Foal's Bread
- Author: Gillian Mears
- Language: English
- Genre: Literary
- Publisher: Allen and Unwin, Australia
- Publication date: 2011
- Publication place: Australia
- Media type: Print (Paperback)
- Pages: 361 pp
- ISBN: 9781742376295
- Preceded by: The Grass Sister

= Foal's Bread =

Book by Gillian Mears

Foal's Bread is a 2011 novel by Australian author Gillian Mears.
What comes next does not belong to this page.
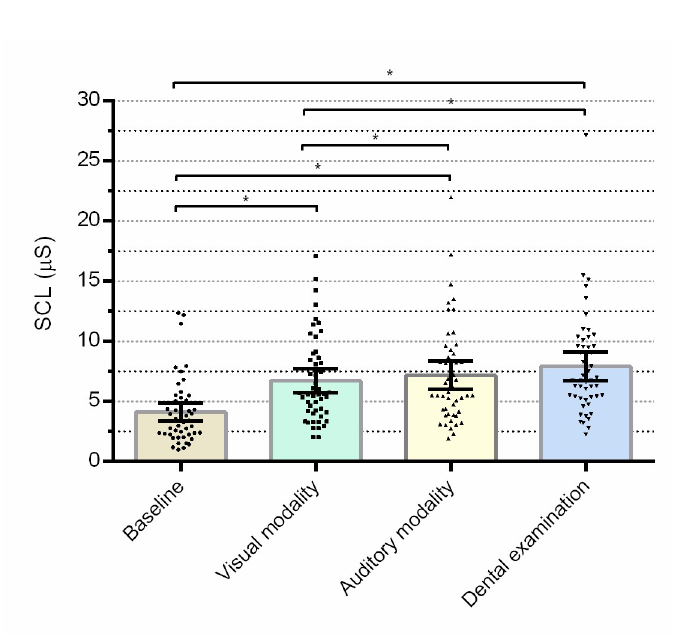
PLOS ONE | https://doi.org/10.1371/journal.pone.0252128 June 3,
It was the winner of the 2012 ALS Gold Medal, the Age Book of the Year for Fiction, the Prime Minister's Literary Award for Fiction, and the Victorian Premier's Literary Award for Fiction. It was also shortlisted for the Miles Franklin Award and the Barbara Jefferis Award.

==Plot summary==
The main subject of the novel is the golden era of Australian show-jumping between the wars. Roley Nancarrow is the 1926 high jump record holder for New South Wales, and, while competing one day at a country show, is captivated by Noah Childs, a 14-year-old drover's daughter, who can coax tired old horses into extraordinary feats. Riding out in a storm one day, Nancarrow is struck by lightning. The novel examines his steady decline into paralysis from the lightning-strike and the effect this has on his horse-riding passion and relationship with Noah.

==Awards==
- 2011 winner Colin Roderick Award
- 2012 winner Victorian Premier's Literary Awards — The Vance Palmer Prize for Fiction
- 2012 winner The Age Book of the Year — Fiction Prize
- 2012 shortlisted Booksellers Choice Award
- 2012 shortlisted Indie Book Awards Book of the Year – Fiction
- 2012 winner ALS Gold Medal
- 2012 shortlisted Barbara Jefferis Award
- 2012 shortlisted Miles Franklin Literary Award
- 2012 shortlisted Australian Book Industry Awards (ABIA) — Australian General Fiction Book of the Year
- 2012 shortlisted Australian Book Industry Awards (ABIA) — Australian Book of the Year
- 2012 shortlisted Nita Kibble Literary Award
- 2012 winner Prime Minister's Literary Awards — Fiction
- 2013 longlisted International Dublin Literary Award
- 2013 shortlisted New South Wales Premier's Literary Awards — Christina Stead Prize for Fiction
- 2014 shortlisted Adelaide Festival Awards for Literature — Award for Fiction

==Notes==
The novel carried the following dedication:

"For my sister Yvonne."

The novel carried the following epigraph:

"Lameness is the language of pain, not a disease... A lame horse will often seem full of great silence and suffering." Harold Leeney, Home Doctoring of Animals (1927).

==Reviews==
- Australian Women's Studies Resource: "Foal's Bread, then, is not an easy or wholly rewarding read, yet it stays with you, and hauntingly so, for a long time after you finish the novel."
- The Guardian: "The bush country of New South Wales is a tough, unforgiving landscape and Foal's Bread turns out to be a tough, unforgiving book. But to her immense credit, Mears's account of a terrible illness never becomes self-pitying or sentimental, while her galloping prose thrums to the rhythm of some perfectly constructed sentences".
- The Sydney Morning Herald: "When a writer of the calibre of Gillian Mears publishes her first novel in 16 years, it's time to sit up straight and take note...Foal's Bread is, gloriously, about horses and the people who are in thrall to them".